Thanks Stephanie for sharing. Love your blog.


----------



## SandyK (Mar 20, 2011)

I found this very interesting. I will pass this to my sons girlfriend. She takes a sign language class in college. Her teacher is actually deaf. I bet she can relate to the points you have made.


----------



## FlyingQuizini (Oct 24, 2006)

SandyK said:


> I found this very interesting. I will pass this to my sons girlfriend. She takes a sign language class in college. Her teacher is actually deaf. I bet she can relate to the points you have made.


I'd love to know what the girlfriend thinks of the class. My instructor is deaf too. It definitely forces you to concentrate on learning the language, but it also made for a few frustrating moments, too!


----------



## nolefan (Nov 6, 2009)

Hi Stephanie,
I haven't seen a post from you in so long, I'm so glad to see that it's just because you're so busy. I hope things are going well and you'll be back here a bit more often in the future. 
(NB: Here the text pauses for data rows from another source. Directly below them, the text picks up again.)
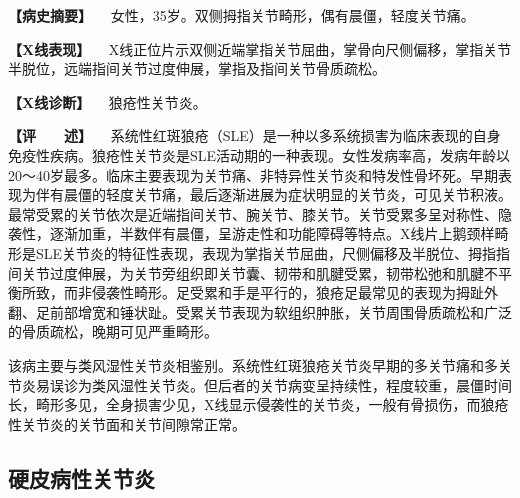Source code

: \textbf{【病史摘要】}
　女性，35岁。双侧拇指关节畸形，偶有晨僵，轻度关节痛。

\textbf{【X线表现】}
　X线正位片示双侧近端掌指关节屈曲，掌骨向尺侧偏移，掌指关节半脱位，远端指间关节过度伸展，掌指及指间关节骨质疏松。

\textbf{【X线诊断】} 　狼疮性关节炎。

\textbf{【评　　述】}
　系统性红斑狼疮（SLE）是一种以多系统损害为临床表现的自身免疫性疾病。狼疮性关节炎是SLE活动期的一种表现。女性发病率高，发病年龄以20～40岁最多。临床主要表现为关节痛、非特异性关节炎和特发性骨坏死。早期表现为伴有晨僵的轻度关节痛，最后逐渐进展为症状明显的关节炎，可见关节积液。最常受累的关节依次是近端指间关节、腕关节、膝关节。关节受累多呈对称性、隐袭性，逐渐加重，半数伴有晨僵，呈游走性和功能障碍等特点。X线片上鹅颈样畸形是SLE关节炎的特征性表现，表现为掌指关节屈曲，尺侧偏移及半脱位、拇指指间关节过度伸展，为关节旁组织即关节囊、韧带和肌腱受累，韧带松弛和肌腱不平衡所致，而非侵袭性畸形。足受累和手是平行的，狼疮足最常见的表现为拇趾外翻、足前部增宽和锤状趾。受累关节表现为软组织肿胀，关节周围骨质疏松和广泛的骨质疏松，晚期可见严重畸形。

该病主要与类风湿性关节炎相鉴别。系统性红斑狼疮关节炎早期的多关节痛和多关节炎易误诊为类风湿性关节炎。但后者的关节病变呈持续性，程度较重，晨僵时间长，畸形多见，全身损害少见，X线显示侵袭性的关节炎，一般有骨损伤，而狼疮性关节炎的关节面和关节间隙常正常。

\subsection{硬皮病性关节炎}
Thank you for the article, I'll check it out tomorrow when I"m not so tired 
Kristy


----------



## laprincessa (Mar 24, 2008)

My brother in law is deaf, so I took a short ASL class this summer. It was fun but as you say, could be frustrating. There's an app for Kindle that cost about $4 I think, where a person actually does the sign for about 400 different words. I'll look up the exact title if anyone wants it.


----------